The aim of this study is to characterize the function of mitochondria and main energy fluxes in human
colorectal cancer (HCC) cells. We have performed quantitative analysis of cellular respiration in post-operative tissue samples collected from 42
cancer patients. Permeabilized
tumor tissue in combination with high resolution respirometry was used. Our results indicate that HCC is not a pure glycolytic
tumor and the oxidative phosphorylation (OXPHOS) system may be the main provider of
ATP in these
tumor cells. The apparent Michaelis-Menten constant (Km) for
ADP and maximal respiratory rate (Vm) values were calculated for the characterization of the affinity of mitochondria for exogenous
ADP: normal colon tissue displayed low affinity (Km = 260 ± 55 μM) whereas the affinity of
tumor mitochondria was significantly higher (Km = 126 ± 17 μM). But concurrently the Vm value of the
tumor samples was 60-80% higher than that in control tissue. The reason for this change is related to the increased number of mitochondria. Our data suggest that in both HCC and normal intestinal cells
tubulin β-II
isoform probably does not play a role in the regulation of permeability of the MOM for
adenine nucleotides. The
mitochondrial creatine kinase energy transfer system is not functional in HCC and our experiments showed that
adenylate kinase reactions could play an important role in the maintenance of energy homeostasis in
colorectal carcinomas instead of
creatine kinase.
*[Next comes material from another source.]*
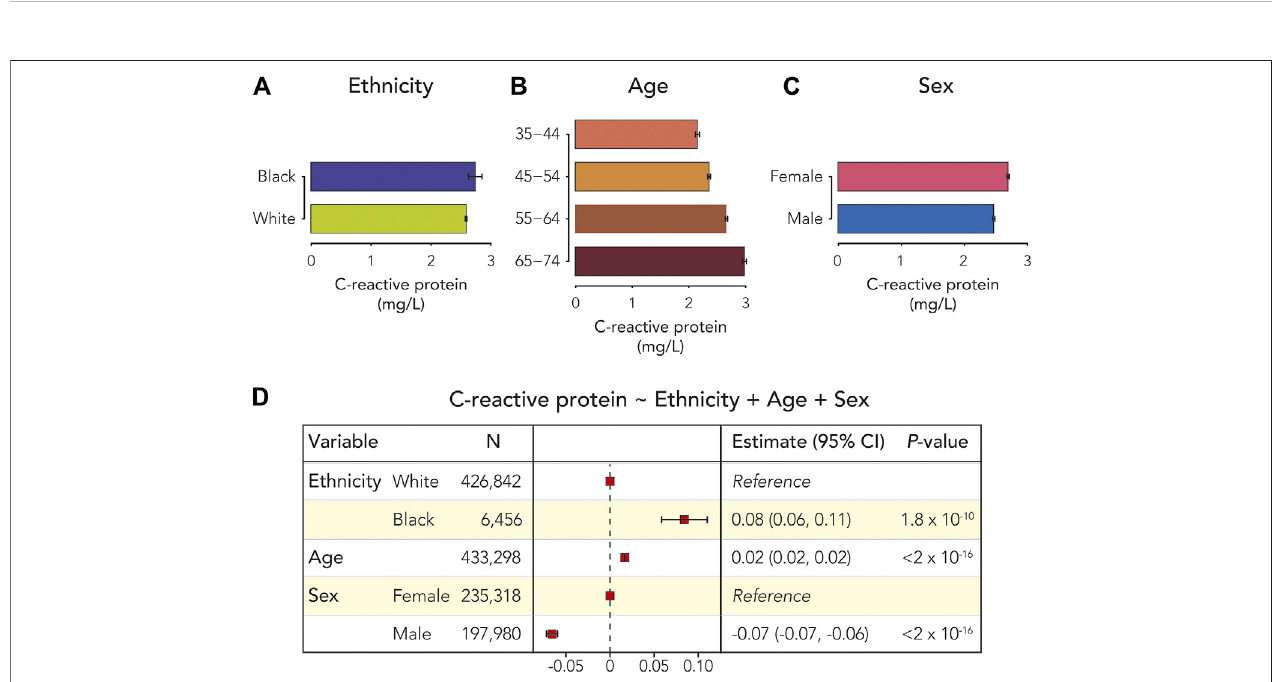
FIGURE1 | C-reactive protein (CRP), ethnicity, age,and sex. Average CRP serum levels ( ± 95%CI) are shown for (A) Black and White participants (B) age ranges, and (C) female and male participants. (D) Forest plot showing the results of the multivariable linear regression model of participant CRP serum levels. Effect sizes, 95% CIs, and p -values are shown for ethnicity, age, and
Immunofluorescent studies showed that
hexokinase 2 (HK-2) was associated with mitochondria in HCC cells, but during
carcinogenesis the total activity of HK did not change. Furthermore, only minor alterations in the expression of HK-1 and HK-2
isoforms have been observed. Metabolic Control analysis showed that the distribution of the control over electron transport chain and
ATP synthasome complexes seemed to be similar in both
tumor and control tissues. High flux control coefficients point to the possibility that the mitochondrial respiratory chain is reorganized in some way or assembled into large supercomplexes in both tissues.